***** Records provided

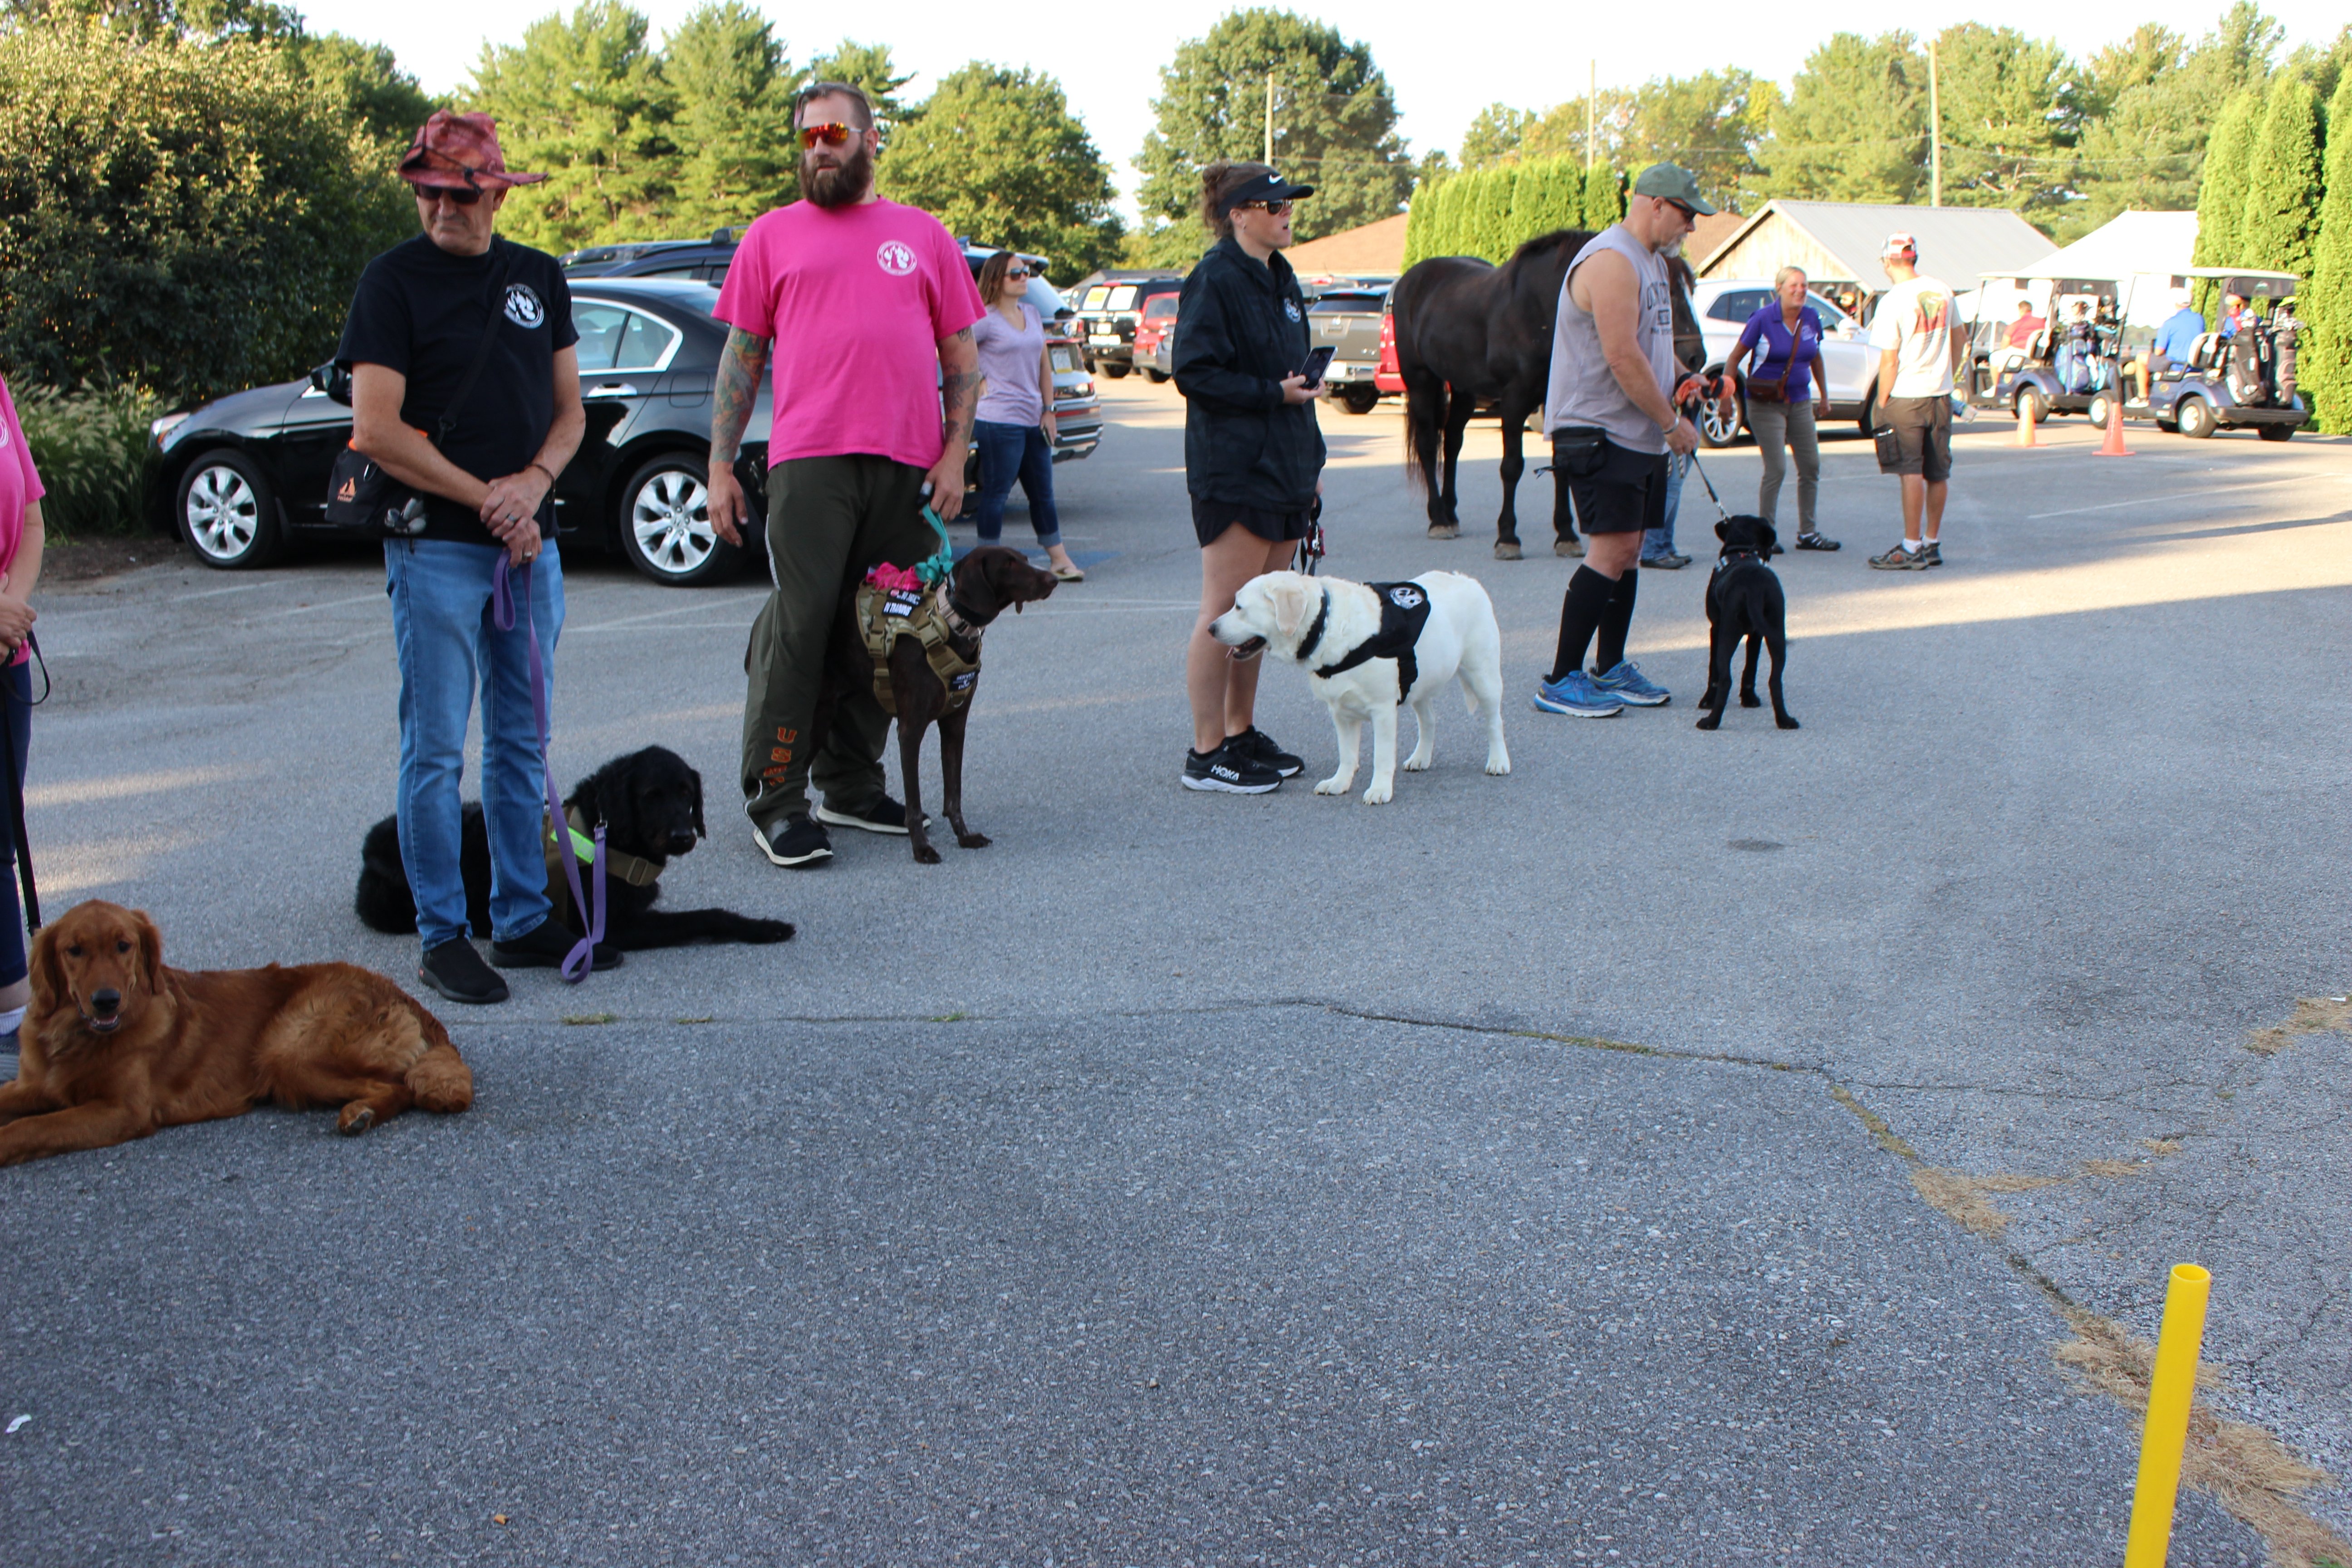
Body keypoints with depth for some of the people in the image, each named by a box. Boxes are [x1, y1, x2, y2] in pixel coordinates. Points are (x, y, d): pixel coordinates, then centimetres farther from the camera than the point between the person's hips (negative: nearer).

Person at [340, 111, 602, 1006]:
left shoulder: (537, 277, 11)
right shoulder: (393, 280, -4)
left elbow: (569, 409, 13)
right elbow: (377, 431, -11)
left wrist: (534, 480, -7)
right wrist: (485, 499, -12)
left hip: (530, 541, 5)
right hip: (435, 546, -5)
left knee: (521, 743, 11)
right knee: (436, 750, -1)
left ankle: (523, 922, 20)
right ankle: (441, 938, 7)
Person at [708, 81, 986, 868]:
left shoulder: (923, 235, 14)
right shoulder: (772, 236, 12)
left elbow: (961, 353, 13)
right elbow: (741, 356, 10)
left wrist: (955, 451, 2)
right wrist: (720, 464, 3)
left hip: (907, 464, 2)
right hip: (809, 459, -2)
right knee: (798, 627, -7)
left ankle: (851, 784, 18)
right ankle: (775, 798, -1)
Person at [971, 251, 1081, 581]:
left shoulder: (1032, 314, 13)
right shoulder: (985, 320, -8)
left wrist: (1049, 410, 10)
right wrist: (977, 383, -8)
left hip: (1033, 419, 7)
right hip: (999, 420, -7)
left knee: (1043, 492, 11)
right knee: (996, 492, -3)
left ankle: (1059, 559, 16)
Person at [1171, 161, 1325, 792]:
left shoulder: (1280, 278, 17)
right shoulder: (1214, 281, -11)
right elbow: (1194, 372, -17)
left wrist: (1311, 462, 20)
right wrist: (1273, 392, -18)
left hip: (1282, 470, 9)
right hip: (1234, 472, -9)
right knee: (1225, 612, -5)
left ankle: (1242, 734, 23)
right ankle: (1207, 753, 0)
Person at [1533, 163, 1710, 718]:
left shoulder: (1651, 261, 18)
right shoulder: (1610, 261, -16)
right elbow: (1623, 358, -22)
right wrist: (1672, 422, -16)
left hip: (1639, 434, 10)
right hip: (1599, 433, -10)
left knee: (1628, 551, 11)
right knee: (1611, 551, -14)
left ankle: (1612, 668, 20)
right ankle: (1560, 681, -10)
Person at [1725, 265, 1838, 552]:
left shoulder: (1811, 318, 4)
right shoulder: (1763, 319, -10)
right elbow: (1736, 357, -6)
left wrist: (1824, 396, 19)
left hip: (1801, 402, 6)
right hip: (1766, 405, -6)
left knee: (1811, 467, 6)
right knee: (1777, 469, -10)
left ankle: (1808, 533, 17)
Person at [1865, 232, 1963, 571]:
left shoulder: (1893, 301, -14)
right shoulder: (1941, 290, 5)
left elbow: (1889, 361, -14)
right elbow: (1959, 339, 16)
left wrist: (1881, 404, -6)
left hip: (1906, 395, -6)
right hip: (1940, 393, 6)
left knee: (1911, 472, -5)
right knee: (1938, 472, 10)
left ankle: (1911, 548, -5)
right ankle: (1932, 544, 20)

**********

Write out the lines above from the one containing "left ankle: (1242, 734, 23)" through the one containing "right knee: (1777, 469, -10)", copying each exactly and including both of those lines.

left ankle: (1242, 734, 23)
right ankle: (1207, 753, 0)
Person at [1533, 163, 1710, 718]:
left shoulder: (1651, 261, 18)
right shoulder: (1610, 261, -16)
right elbow: (1623, 358, -22)
right wrist: (1672, 422, -16)
left hip: (1639, 434, 10)
right hip: (1599, 433, -10)
left knee: (1628, 551, 11)
right knee: (1611, 551, -14)
left ankle: (1612, 668, 20)
right ankle: (1560, 681, -10)
Person at [1725, 265, 1838, 552]:
left shoulder: (1811, 318, 4)
right shoulder: (1763, 319, -10)
right elbow: (1736, 357, -6)
left wrist: (1824, 396, 19)
left hip: (1801, 402, 6)
right hip: (1766, 405, -6)
left knee: (1811, 467, 6)
right knee: (1777, 469, -10)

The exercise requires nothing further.